Back Suzanne Vega talks about Carson McCullers

From May 5 through June 4, 2011, at New York City’s Rattlestick Playwrights Theater, Suzanne Vega performed Carson McCullers Talks About Love, the one-woman show she wrote with Duncan Sheik. In the ninety-minute show Vega draws on McCullers’s own words to dramatize and sing about her life and work. For The Library of America Summer e-Newsletter, Rich Kelley conducted this exclusive interview with Vega about McCullers, who is represented in the LOA series by Carson McCullers: Complete Novels.

Suzanne Vega as Carson McCullers. (Photo: Sandra Coudert)

LOA: In previous interviews you’ve mentioned discovering Carson McCullers as a teenager and, at Barnard College, adapting some of her short stories into songs for an undergraduate thesis. Now, some thirty years later, you’ve just finished a month-long run of Carson McCullers Talks About Love, the one- woman show you wrote about her. What is it about McCullers’s work that has kept her such a presence in your life all this time?

Vega: It’s really more like four years spread out over thirty. There were years when the project had to take a back seat to raising my daughter and being on tour. The things I find compelling about Carson McCullers are: First, her character. Brilliant, funny, droll, compassionate, bitchy, needy, but never pathetic. Second, her work itself. Her social vision—so unusual in a girl her age when she wrote The Heart Is a Lonely Hunter—beautifully and humanely rendered in language and imagery. And yet odd and unique at the same time. Her details resonate with me. For example, Mick Kelly takes an art program sponsored by the government—I was that kind of child.

LOA: You collaborated with Duncan Sheik on the fourteen songs that help tell the story of McCullers’s life. How did you work out which aspects of her life would be included?

Vega: Some moments were obvious: Carson imagining New York City, as well as her rivalries with other authors. Other moments were suggested by Kay Matschullat, the director, or Dave Van Asselt, the artistic director of the theater. “Song of Annemarie (Terror, Pity, Love),” for example, about McCullers’s feelings for Annemarie Clarac-Schwarzenbach, was suggested by Kay.

_Stored items from a collection_:
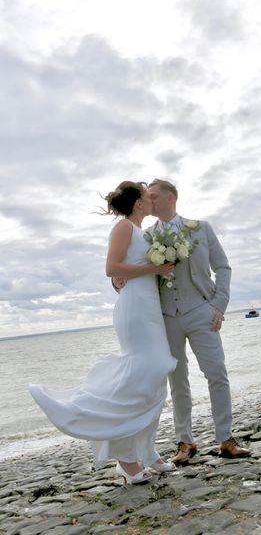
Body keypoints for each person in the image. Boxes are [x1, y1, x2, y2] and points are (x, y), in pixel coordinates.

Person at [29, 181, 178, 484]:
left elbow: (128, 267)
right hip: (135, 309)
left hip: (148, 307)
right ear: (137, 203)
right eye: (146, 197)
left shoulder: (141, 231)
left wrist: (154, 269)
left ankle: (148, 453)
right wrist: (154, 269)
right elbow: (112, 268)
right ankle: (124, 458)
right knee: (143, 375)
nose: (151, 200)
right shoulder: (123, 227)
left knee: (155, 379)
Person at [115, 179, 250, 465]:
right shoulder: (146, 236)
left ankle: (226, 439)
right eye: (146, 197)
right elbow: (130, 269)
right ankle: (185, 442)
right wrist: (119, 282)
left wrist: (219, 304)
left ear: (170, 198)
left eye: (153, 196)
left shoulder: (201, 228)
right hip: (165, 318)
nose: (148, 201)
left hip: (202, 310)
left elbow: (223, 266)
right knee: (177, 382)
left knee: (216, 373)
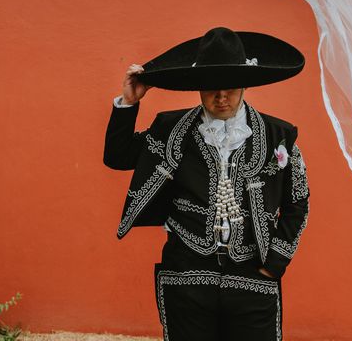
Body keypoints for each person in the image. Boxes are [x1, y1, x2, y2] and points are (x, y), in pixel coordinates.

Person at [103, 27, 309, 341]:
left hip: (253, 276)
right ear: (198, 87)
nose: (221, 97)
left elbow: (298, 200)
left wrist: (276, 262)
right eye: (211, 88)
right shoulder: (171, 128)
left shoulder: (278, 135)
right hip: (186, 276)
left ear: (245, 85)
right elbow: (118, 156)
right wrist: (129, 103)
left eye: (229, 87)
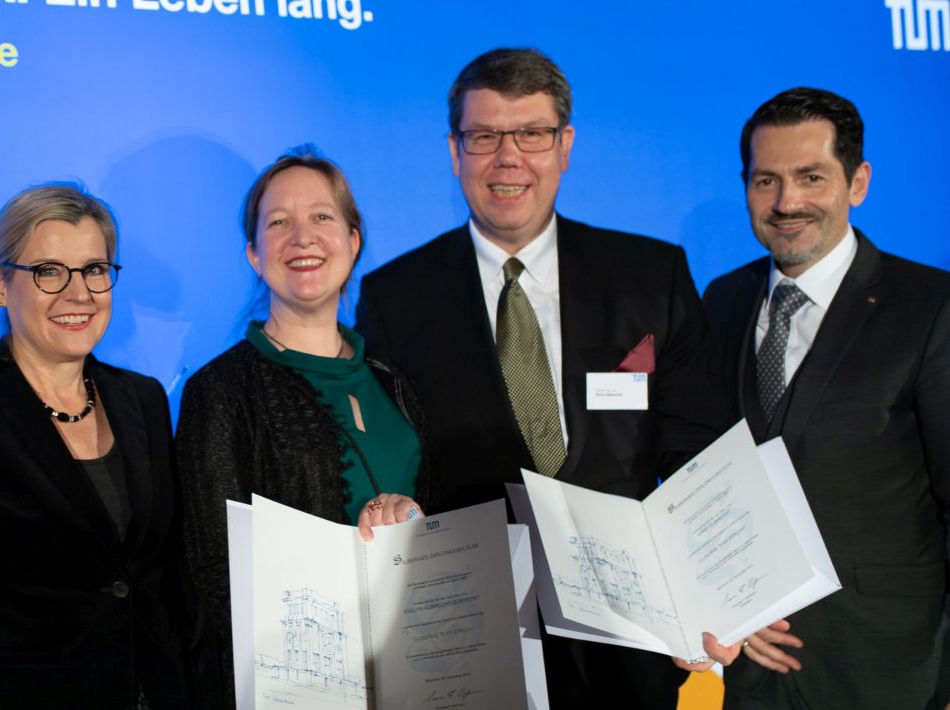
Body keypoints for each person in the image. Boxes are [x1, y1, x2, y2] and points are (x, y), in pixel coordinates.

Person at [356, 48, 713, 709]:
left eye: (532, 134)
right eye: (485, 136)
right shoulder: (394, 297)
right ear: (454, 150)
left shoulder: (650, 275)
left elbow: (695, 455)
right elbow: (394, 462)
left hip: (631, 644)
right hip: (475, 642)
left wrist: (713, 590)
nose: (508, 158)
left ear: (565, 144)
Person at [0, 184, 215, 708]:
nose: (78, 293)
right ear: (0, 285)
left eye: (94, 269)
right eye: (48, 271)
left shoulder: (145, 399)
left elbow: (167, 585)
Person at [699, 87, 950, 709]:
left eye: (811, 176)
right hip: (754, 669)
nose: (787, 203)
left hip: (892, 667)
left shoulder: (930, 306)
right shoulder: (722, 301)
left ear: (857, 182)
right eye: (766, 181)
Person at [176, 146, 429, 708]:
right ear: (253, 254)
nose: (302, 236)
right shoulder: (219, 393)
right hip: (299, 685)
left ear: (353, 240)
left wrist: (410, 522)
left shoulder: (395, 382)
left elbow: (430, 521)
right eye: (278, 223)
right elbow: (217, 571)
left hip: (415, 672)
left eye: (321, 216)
---
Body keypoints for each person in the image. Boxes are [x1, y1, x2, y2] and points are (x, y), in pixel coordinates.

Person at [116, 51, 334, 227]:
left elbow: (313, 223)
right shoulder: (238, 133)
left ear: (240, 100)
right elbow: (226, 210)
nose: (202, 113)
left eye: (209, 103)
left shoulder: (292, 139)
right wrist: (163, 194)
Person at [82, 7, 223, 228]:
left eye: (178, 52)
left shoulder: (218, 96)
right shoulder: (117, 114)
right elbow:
==
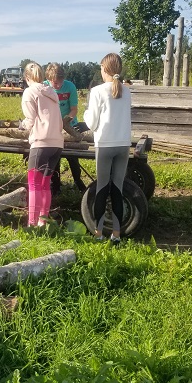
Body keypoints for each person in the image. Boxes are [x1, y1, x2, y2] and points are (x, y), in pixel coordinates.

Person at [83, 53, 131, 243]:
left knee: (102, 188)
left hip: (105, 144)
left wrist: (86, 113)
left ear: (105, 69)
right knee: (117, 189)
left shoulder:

_Work required_: Reproduce the passage of the Carson McCullers interview from "Back Suzanne Vega" up to and including "McCullers: Complete Novels.". These records were drawn from a separate source.

_Written solution_:
Back Suzanne Vega talks about Carson McCullers

From May 5 through June 4, 2011, at New York City’s Rattlestick Playwrights Theater, Suzanne Vega performed Carson McCullers Talks About Love, the one-woman show she wrote with Duncan Sheik. In the ninety-minute show Vega draws on McCullers’s own words to dramatize and sing about her life and work. For The Library of America Summer e-Newsletter, Rich Kelley conducted this exclusive interview with Vega about McCullers, who is represented in the LOA series by Carson McCullers: Complete Novels.